(Available data)
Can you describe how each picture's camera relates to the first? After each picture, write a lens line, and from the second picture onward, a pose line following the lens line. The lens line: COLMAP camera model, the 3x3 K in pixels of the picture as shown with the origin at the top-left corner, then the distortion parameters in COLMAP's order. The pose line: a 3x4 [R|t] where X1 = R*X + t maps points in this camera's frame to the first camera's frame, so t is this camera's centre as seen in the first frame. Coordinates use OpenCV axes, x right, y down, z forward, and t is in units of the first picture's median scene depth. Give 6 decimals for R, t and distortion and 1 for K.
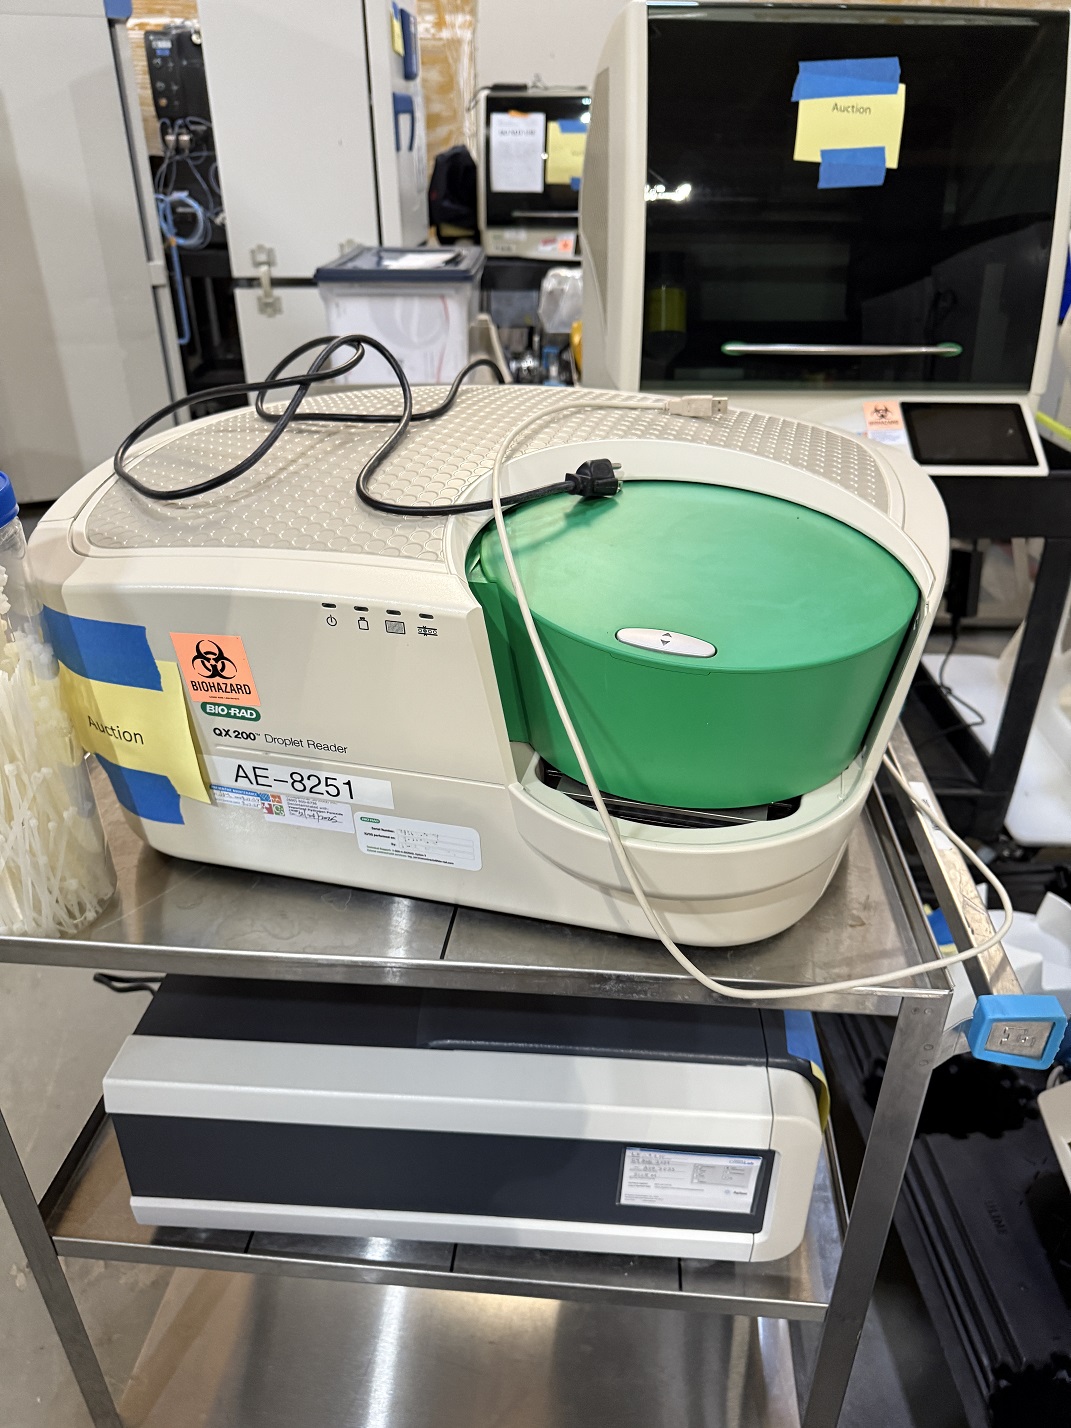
lens RADIAL K [[1004.1, 0, 535.5], [0, 1004.1, 714.0], [0, 0, 1]] dist [0.053756, 0.002184]
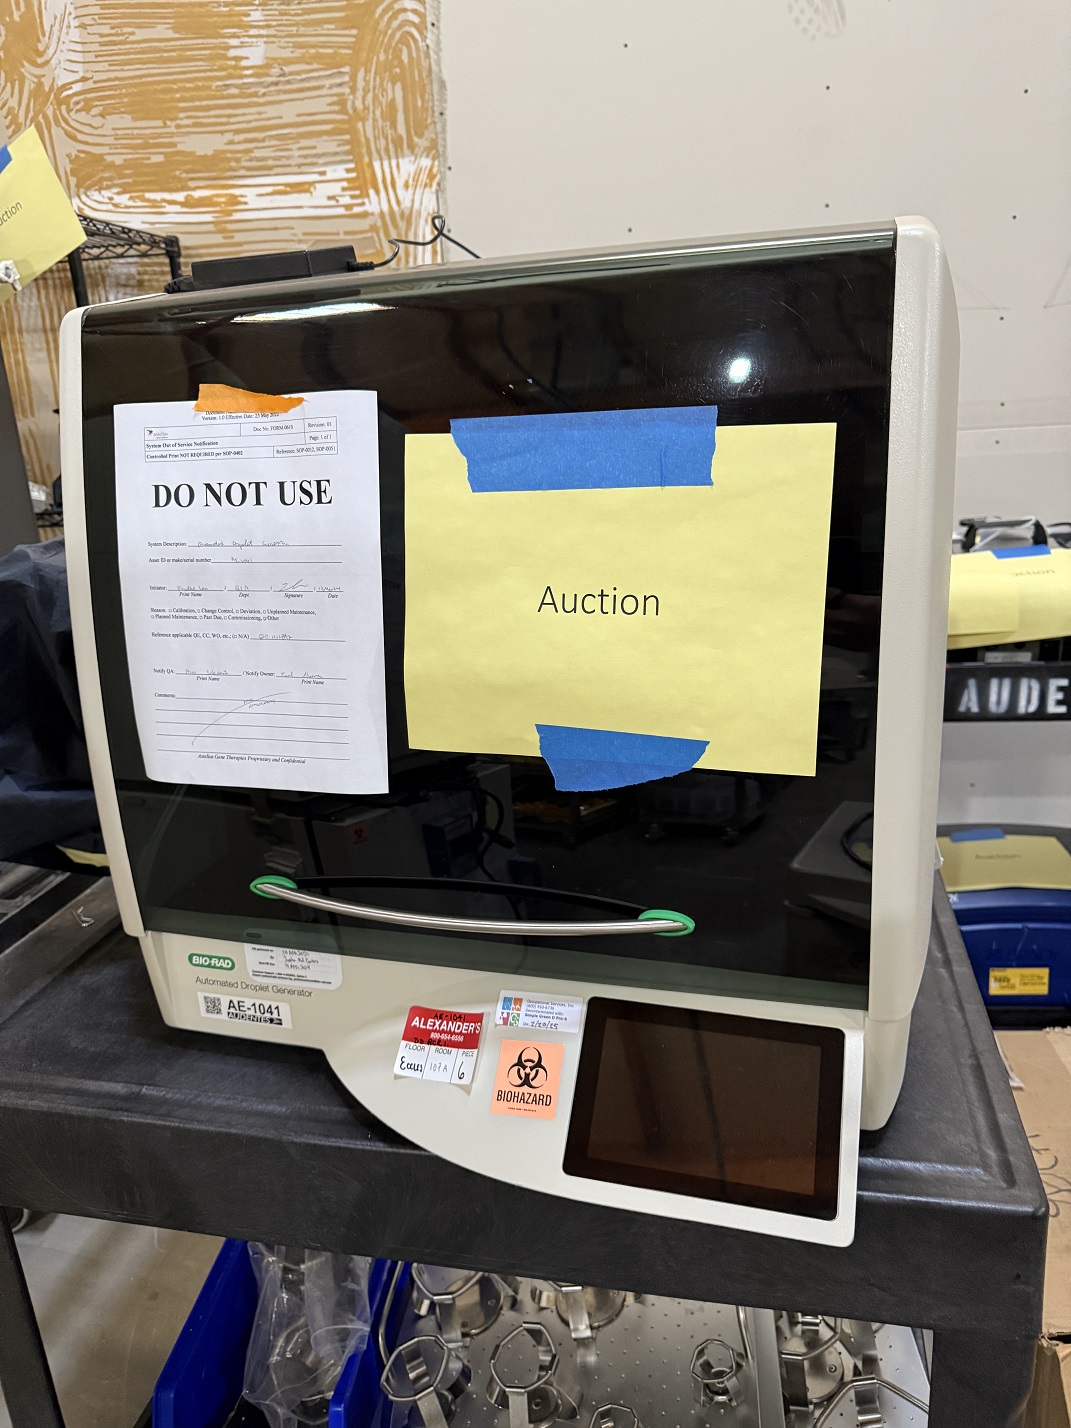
lens RADIAL K [[1004.1, 0, 535.5], [0, 1004.1, 714.0], [0, 0, 1]] dist [0.053756, 0.002184]
pose [[0.986809, 0.000737, -0.161890, 0.053954], [-0.030529, 0.982896, -0.181616, -0.454961], [0.158987, 0.184163, 0.969952, 0.767895]]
(End Available data)
Write out all of the material above word for word, leaving out the pictures.

» Task solution
Can you describe how each picture's camera relates to the first? After each picture, write a lens line, and from the second picture onward, a pose line following the lens line. The lens line: COLMAP camera model, the 3x3 K in pixels of the picture as shown with the origin at the top-left corner, then the distortion parameters in COLMAP's order. The pose line: a 3x4 [R|t] where X1 = R*X + t maps points in this camera's frame to the first camera's frame, so t is this camera's centre as seen in the first frame. Coordinates use OpenCV axes, x right, y down, z forward, and t is in units of the first picture's median scene depth. Give 6 decimals for R, t and distortion and 1 for K.
lens RADIAL K [[1004.1, 0, 535.5], [0, 1004.1, 714.0], [0, 0, 1]] dist [0.053756, 0.002184]
lens RADIAL K [[1004.1, 0, 535.5], [0, 1004.1, 714.0], [0, 0, 1]] dist [0.053756, 0.002184]
pose [[0.986809, 0.000737, -0.161890, 0.053954], [-0.030529, 0.982896, -0.181616, -0.454961], [0.158987, 0.184163, 0.969952, 0.767895]]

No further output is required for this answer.